House Panel Cuts Fuel Exemption
Washington--The House Ways and Means Committee was expected to vote late last week on a $12-billion tax package that includes a repeal of the federal motor-fuel tax exemption currently given to state and local governments, including school districts.
If that bill or a similar measure does not gain the President's signature by Nov. 20--the date automatic cuts mandated by the Gramm-Rudman-Hollings law go into effect--federal education funds could be cut by nearly $2 billion.
"It looks like we are between the devil and the deep blue sea," said Michael Edwards, legislative director of the National Education Association.
The repeal of the motor-fuel tax exemption, which could cost school districts thousands of dollars, was originally proposed by President Reagan in his budget for fiscal 1988 as a way to raise $600 million to offset the deficit.
It is only one of many revenue-generating measures in the bill drafted by House Ways and Means Democrats. Republicans on the Ways and Means Committee refused to participate in the drafting sessions on the budget reconciliation bill, arguing that the deficit should be offset through spending cuts rather than tax increases.
But a 23-13 majority of Democrats on the committee essentially assured its passage. Without some Republican support, however, passage on the House floor, where the Democrats' margin is slimmer, is more questionable.
A similar situation was brewing in the Senate, with Democrats on the Finance Committee drafting a tax package and Republicans refusing to participate.
With an 11-9 split between Democrats and Republicans on the committee, passage of the bill without Republican support is likely to be much more difficult than on the Ways and Means committee.
The package was scheduled to be considered by the full Senate Finance Committee last Friday.
Laura Wilcox, a spokesman for the committee, said that as of late last week, lawmakers had not included the repeal of the tax exemption in their tax package because they "recognize that most of the money would come from school districts."
Budget Cut Seen Harmful
Taking the 8.5 percent funding cut mandated by the Gramm-Rudman-Hollings law could be more detrimental to education than the repeal of the motor-fuel tax exemption, lobbyists said last week.

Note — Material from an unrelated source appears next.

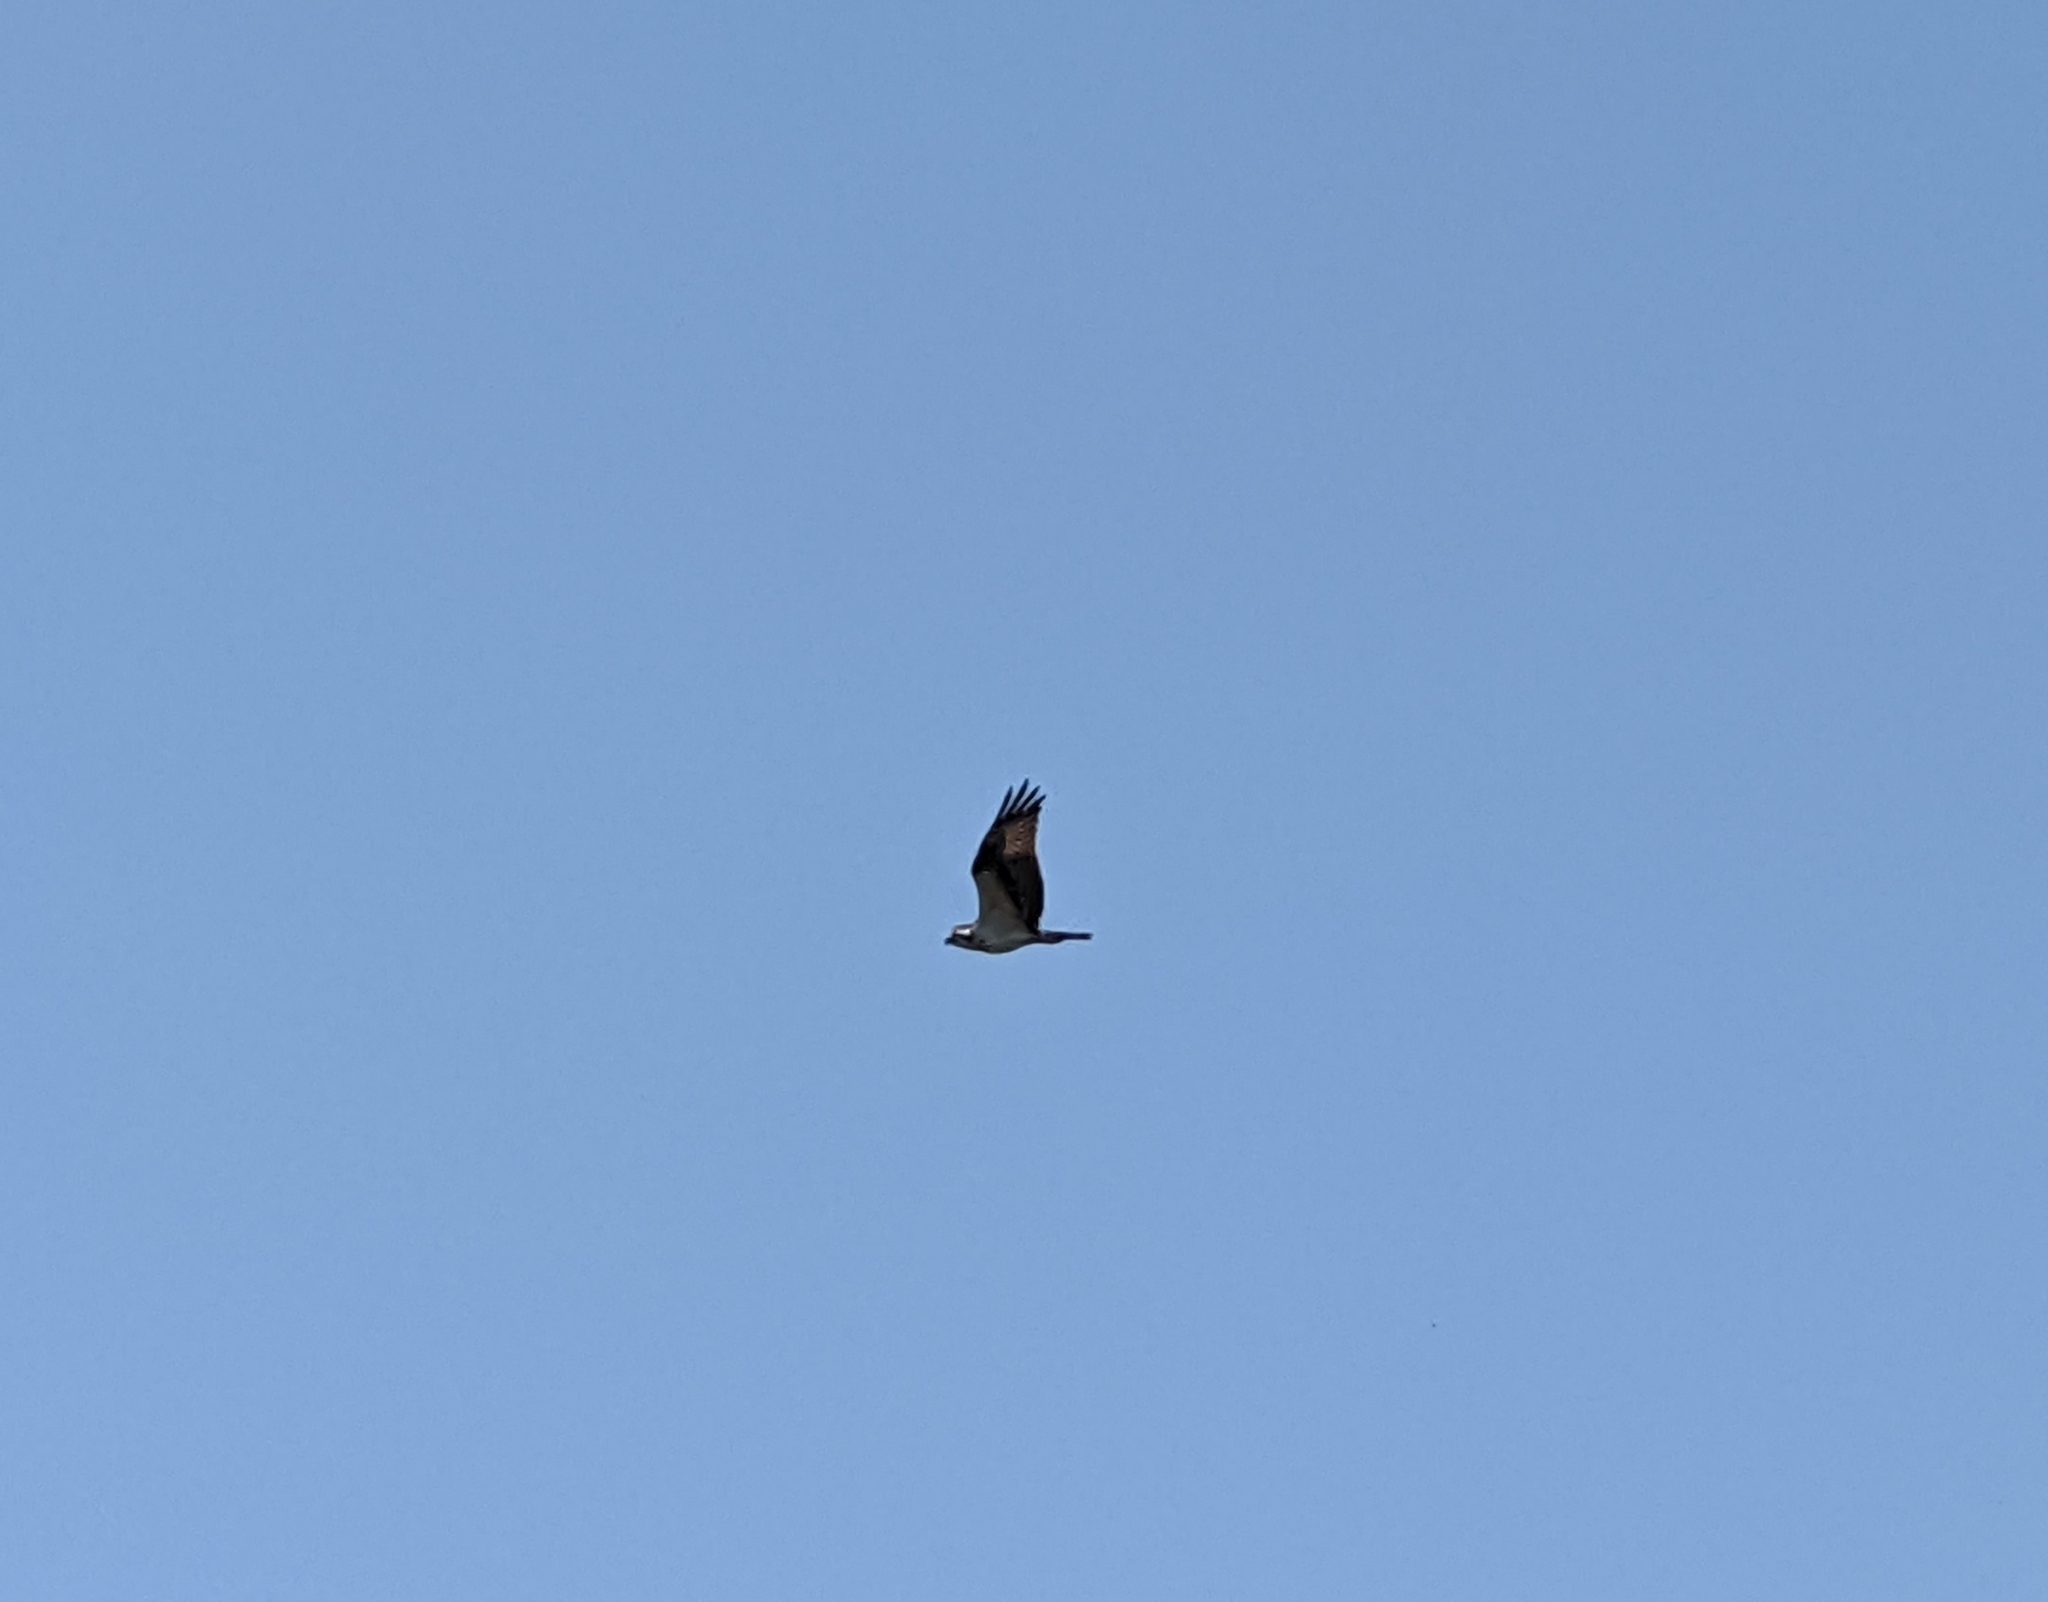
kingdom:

"That means slicing away nearly $1.8 billion in federal education funds," said Gregory Humphrey, legislative director for the American Federation of Teachers. "That's the entire increase we managed to get for the fiscal 1988 appropriations bill."
Mr. Humphrey added that among some Congressional leaders "there seems to be a gentlemens' agreement, if you can call it that, to just take the automatic cuts."
And President Reagan has vowed to veto any bill that includes tax increases, even though he originally proposed some of the measures.
Medicare Tax Proposed
In addition to the possibility of losing the fuel tax exemption or federal funding, some school districts also stand to be affected by one of President Reagan's revenue proposals that has found its way into the Senate's health-insurance bill.
Senator John Melcher, Democrat of Montana, plans to offer an amendment to the health bill when it comes up for a vote this week that would extend mandatory Medicare taxes to all state and local government employees in the 14 states where only new employees pay the tax.
Bill Ritz, spokesman for the Senate Special Committee on Aging, said the extension of the Medicare tax would raise $9.3 billion over the next five years to fund the prescription-drug program in Medicare.
In 1986, the Congress mandated that all new employees in those states that did not pay into the Medicare system, but instead paid into a state system, pay the tax.
Bruce Hunter, legislative director for the American Association of School Adminstrators, said that even if the amendment does not receive support, it is only a matter of time before school districts will have to pay the tax.
"I'm telling states to start putting the tax into the budget because sooner or later it is going to happen," he said. Mr. Hunter estimated that 1.5 percent of a district's budget would be allocated for the tax and and another 1.5 percent would be taken from individuals' pay checks.